## TEXTO
----

Los políticos quieren someter ese entendimiento mutuo, sin intereses o propósitos mutuos a una receta mal concebida, a un conjunto pequeño y fijo de objetivos que pretenden que sean comunes

Quizás las palabras más interesantes sean estas que están casi en el arranque del documento: “La UE está entrando en el primer periodo de su historia reciente en el que el crecimiento no se verá respaldado por el aumento de la población. De aquí a 2040, se prevé que la población activa se reduzca en cerca de 2 millones de trabajadores cada año”.

La larga transición demográfica que está achicando las poblaciones de los países más ricos amenaza con reducir también el crecimiento de la producción. Podríamos tocar a una porción creciente y que aún así la tarta siga teniendo el mismo tamaño o menos, por el simple hecho de que seremos cada vez menos.

¿Podemos hacer crecer la tarta aunque nuestra población mengüe de forma consistente década a década? Este problema tiene consecuencias importantes para los gobernantes, pero no sé si tanto para los gobernados: una Europa con una proporción cada vez menor del PIB mundial tendrá un menor peso geopolítico.

Pero la cuestión hay que verla desde el lado de la productividad. El tiempo de los trabajadores puede ser más o menos productivo en función de un conjunto de circunstancias, pero sobre todo depende del capital que esté invertido, ya sea en los medios con los que cuente para realizar su trabajo, ya sea en la formación del trabajador, que por algo se llama capital humano.

Europa tiene un déficit de productividad. Dicho llanamente, después de la Gran Recesión, la productividad europea ha dejado de crecer, mientras que la de los Estados Unidos ha mantenido su camino. No se ha desviado, como hemos hecho nosotros. Es muy ilustrativo este dato que recoge el informe: “No hay ninguna empresa de la UE con una capitalización bursátil superior a 100 000 millones de euros que se haya creado desde cero en los últimos cincuenta años, mientras que las seis empresas estadounidenses con una valoración superior a 1 billón de euros se han creado en este periodo”.

Si Europa no vuelve a ser una economía productiva, no va a poder beneficiarse del crecimiento; un crecimiento que hoy tenemos que mirar en nuestro derredor, a oriente y occidente, o en nuestro pasado. Con menos medios, tendremos que renunciar a más cosas. Draghi señala que tendremos que elegir entre seguir siendo unos campeones de la descarbonización, mantener nuestro fracasado modelo social o convertirnos en líderes en las nuevas tecnologías.

----

## DATOS PROPORCIONADOS
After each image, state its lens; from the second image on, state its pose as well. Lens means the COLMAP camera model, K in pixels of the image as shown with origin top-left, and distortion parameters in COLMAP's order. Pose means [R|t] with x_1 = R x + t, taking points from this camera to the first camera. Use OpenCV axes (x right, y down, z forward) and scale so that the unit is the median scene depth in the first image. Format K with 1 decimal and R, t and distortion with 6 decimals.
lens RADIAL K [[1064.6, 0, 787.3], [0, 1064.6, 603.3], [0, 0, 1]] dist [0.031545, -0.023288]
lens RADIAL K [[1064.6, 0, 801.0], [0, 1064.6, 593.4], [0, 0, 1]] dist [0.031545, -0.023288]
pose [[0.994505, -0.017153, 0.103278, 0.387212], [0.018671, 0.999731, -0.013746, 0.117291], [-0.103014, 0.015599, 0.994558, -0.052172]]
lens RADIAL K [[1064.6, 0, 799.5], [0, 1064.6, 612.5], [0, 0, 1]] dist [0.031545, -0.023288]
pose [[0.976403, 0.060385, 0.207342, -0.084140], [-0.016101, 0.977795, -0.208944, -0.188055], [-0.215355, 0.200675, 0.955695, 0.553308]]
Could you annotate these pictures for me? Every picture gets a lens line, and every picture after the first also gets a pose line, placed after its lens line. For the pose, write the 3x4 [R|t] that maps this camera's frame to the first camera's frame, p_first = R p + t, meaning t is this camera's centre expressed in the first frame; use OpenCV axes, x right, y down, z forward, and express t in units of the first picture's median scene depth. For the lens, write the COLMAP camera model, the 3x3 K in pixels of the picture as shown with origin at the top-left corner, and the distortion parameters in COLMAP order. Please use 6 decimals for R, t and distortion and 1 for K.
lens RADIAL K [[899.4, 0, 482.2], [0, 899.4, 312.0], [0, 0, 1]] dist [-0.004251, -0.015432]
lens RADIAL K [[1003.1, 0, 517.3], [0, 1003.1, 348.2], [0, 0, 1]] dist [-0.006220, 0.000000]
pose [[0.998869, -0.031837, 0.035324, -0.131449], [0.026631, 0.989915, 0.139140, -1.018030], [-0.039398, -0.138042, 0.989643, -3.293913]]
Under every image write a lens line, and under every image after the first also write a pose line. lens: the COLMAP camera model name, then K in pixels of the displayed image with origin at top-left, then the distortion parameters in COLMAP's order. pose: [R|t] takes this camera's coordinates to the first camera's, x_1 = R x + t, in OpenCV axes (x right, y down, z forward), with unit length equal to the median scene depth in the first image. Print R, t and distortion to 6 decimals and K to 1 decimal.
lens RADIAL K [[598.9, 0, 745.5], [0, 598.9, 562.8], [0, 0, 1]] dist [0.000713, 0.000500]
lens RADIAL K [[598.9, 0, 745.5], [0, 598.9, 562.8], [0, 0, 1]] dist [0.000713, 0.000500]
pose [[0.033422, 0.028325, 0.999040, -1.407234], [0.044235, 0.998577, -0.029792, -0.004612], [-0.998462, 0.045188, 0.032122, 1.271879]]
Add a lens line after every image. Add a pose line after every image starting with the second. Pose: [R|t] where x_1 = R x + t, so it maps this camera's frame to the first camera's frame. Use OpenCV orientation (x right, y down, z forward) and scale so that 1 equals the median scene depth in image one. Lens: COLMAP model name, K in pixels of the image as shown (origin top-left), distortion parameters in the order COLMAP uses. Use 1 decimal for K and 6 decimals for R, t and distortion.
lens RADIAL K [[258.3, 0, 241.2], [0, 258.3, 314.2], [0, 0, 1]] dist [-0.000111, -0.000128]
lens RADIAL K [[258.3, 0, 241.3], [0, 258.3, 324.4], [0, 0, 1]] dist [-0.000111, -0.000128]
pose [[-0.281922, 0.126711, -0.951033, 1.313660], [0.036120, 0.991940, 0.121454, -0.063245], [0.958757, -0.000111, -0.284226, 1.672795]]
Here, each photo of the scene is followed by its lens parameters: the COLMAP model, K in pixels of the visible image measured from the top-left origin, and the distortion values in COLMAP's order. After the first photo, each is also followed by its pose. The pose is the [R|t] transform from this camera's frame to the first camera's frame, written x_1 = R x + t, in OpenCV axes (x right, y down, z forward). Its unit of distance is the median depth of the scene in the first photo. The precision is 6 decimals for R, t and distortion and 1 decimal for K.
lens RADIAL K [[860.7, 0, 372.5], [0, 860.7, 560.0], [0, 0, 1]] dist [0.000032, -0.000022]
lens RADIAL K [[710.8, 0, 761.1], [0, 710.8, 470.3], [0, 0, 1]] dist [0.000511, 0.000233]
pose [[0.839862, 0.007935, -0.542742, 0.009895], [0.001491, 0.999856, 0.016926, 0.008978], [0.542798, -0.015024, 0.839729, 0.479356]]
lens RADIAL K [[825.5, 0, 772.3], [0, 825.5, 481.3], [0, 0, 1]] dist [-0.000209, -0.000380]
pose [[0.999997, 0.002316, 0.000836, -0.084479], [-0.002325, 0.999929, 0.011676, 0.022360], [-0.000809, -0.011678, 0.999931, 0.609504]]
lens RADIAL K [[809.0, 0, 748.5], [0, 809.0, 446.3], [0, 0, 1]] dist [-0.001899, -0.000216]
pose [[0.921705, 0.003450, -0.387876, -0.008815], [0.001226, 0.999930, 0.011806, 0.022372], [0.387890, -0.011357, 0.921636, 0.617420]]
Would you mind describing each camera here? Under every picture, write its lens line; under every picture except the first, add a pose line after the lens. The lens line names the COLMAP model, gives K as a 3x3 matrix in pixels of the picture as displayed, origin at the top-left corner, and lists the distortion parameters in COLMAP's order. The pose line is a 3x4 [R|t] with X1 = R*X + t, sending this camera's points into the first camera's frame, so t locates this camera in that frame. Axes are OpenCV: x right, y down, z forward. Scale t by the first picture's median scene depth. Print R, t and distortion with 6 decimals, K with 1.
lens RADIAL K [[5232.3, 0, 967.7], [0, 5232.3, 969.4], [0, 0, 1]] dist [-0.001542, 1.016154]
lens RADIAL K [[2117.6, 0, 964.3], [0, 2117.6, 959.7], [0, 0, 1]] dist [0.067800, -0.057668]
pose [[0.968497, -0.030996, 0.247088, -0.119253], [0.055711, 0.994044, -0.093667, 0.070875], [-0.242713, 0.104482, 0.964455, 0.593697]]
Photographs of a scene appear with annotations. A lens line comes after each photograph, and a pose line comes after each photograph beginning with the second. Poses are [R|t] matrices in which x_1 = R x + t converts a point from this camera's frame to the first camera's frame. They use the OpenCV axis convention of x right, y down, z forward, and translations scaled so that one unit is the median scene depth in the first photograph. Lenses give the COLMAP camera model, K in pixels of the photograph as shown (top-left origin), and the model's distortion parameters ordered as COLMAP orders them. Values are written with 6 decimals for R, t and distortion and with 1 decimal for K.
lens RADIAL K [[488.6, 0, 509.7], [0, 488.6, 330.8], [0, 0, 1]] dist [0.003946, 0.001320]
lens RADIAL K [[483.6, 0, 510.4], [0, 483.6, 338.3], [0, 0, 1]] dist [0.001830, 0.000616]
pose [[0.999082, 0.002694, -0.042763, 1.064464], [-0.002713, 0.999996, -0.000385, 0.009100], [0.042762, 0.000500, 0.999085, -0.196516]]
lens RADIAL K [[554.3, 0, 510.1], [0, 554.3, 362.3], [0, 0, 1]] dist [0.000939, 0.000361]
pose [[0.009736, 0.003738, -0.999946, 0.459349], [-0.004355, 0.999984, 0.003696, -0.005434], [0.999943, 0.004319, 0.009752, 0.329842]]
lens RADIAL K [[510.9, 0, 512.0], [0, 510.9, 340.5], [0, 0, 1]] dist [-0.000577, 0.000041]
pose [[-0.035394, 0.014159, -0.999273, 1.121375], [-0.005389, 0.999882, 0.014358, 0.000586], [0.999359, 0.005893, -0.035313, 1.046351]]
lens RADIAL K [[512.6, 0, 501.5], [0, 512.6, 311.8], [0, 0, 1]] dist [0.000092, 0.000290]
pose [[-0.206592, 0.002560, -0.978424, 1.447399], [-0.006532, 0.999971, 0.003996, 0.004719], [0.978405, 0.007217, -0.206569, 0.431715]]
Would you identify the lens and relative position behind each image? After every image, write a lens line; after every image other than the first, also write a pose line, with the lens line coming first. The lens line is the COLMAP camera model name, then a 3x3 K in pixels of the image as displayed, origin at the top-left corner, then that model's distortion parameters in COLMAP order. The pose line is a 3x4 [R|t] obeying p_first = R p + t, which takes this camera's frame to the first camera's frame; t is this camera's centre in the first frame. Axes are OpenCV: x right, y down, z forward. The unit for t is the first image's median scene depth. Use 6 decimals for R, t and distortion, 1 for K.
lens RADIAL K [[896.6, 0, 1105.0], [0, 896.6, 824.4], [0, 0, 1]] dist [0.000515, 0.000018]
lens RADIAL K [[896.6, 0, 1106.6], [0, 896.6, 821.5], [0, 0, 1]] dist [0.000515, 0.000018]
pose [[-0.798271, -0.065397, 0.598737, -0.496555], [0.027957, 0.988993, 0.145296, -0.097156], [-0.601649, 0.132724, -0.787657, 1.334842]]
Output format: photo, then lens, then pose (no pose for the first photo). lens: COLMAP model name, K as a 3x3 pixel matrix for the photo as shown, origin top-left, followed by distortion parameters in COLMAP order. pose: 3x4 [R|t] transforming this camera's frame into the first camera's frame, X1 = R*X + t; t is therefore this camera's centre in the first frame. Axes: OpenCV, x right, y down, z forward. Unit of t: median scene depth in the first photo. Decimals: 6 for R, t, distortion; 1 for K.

----

## CONJUNTO DE TAREAS
A) ¿Puedes volver a escribir todo lo que va desde "Quizás las palabras" hasta "cada vez menos." en el texto sobre la productividad europea, sustituyendo "demográfica" por "poblacional"?
B) ¿Podrías continuar el texto sobre el déficit de productividad de Europa a partir del punto en que termina?

## RESPUESTAS NUMERADAS
A)
Quizás las palabras más interesantes sean estas que están casi en el arranque del documento: “La UE está entrando en el primer periodo de su historia reciente en el que el crecimiento no se verá respaldado por el aumento de la población. De aquí a 2040, se prevé que la población activa se reduzca en cerca de 2 millones de trabajadores cada año”.

La larga transición poblacional que está achicando las poblaciones de los países más ricos amenaza con reducir también el crecimiento de la producción. Podríamos tocar a una porción creciente y que aún así la tarta siga teniendo el mismo tamaño o menos, por el simple hecho de que seremos cada vez menos.

B)
Los dos primeros objetivos dependen de la capacidad de los Estados de redirigir la riqueza de la sociedad hacia esos dos propósitos políticos. El tercero depende de la vitalidad del sistema económico. O eso es lo que pensamos nosotros, pero pronto veremos que Draghi no es lo que tiene en mente.

El caso es que lo más importante, en su opinión, es que Europa debe “reenfocar sus esfuerzos colectivos en cerrar la brecha en innovación con los Estados Unidos y China”. Ya estamos viendo cuál es el tono del informe. Mientras luchamos contra Rusia de forma apenas soterrada, nos impregnamos del lenguaje y de la ideología soviética. Estamos avanzando hacia los años 60, pero del siglo pasado, y al otro lado del muro.

Draghi reconoce que la regulación asfixia a las empresas europeas, y que habría que quitar algún palo de esa rueda. Pero apenas menciona los impuestos. No dice que sean un obstáculo para el crecimiento de las startups, y sólo habla en esos términos en el apartado dedicado a la política anti energética; responsabilidad climática y descarbonización, lo llama.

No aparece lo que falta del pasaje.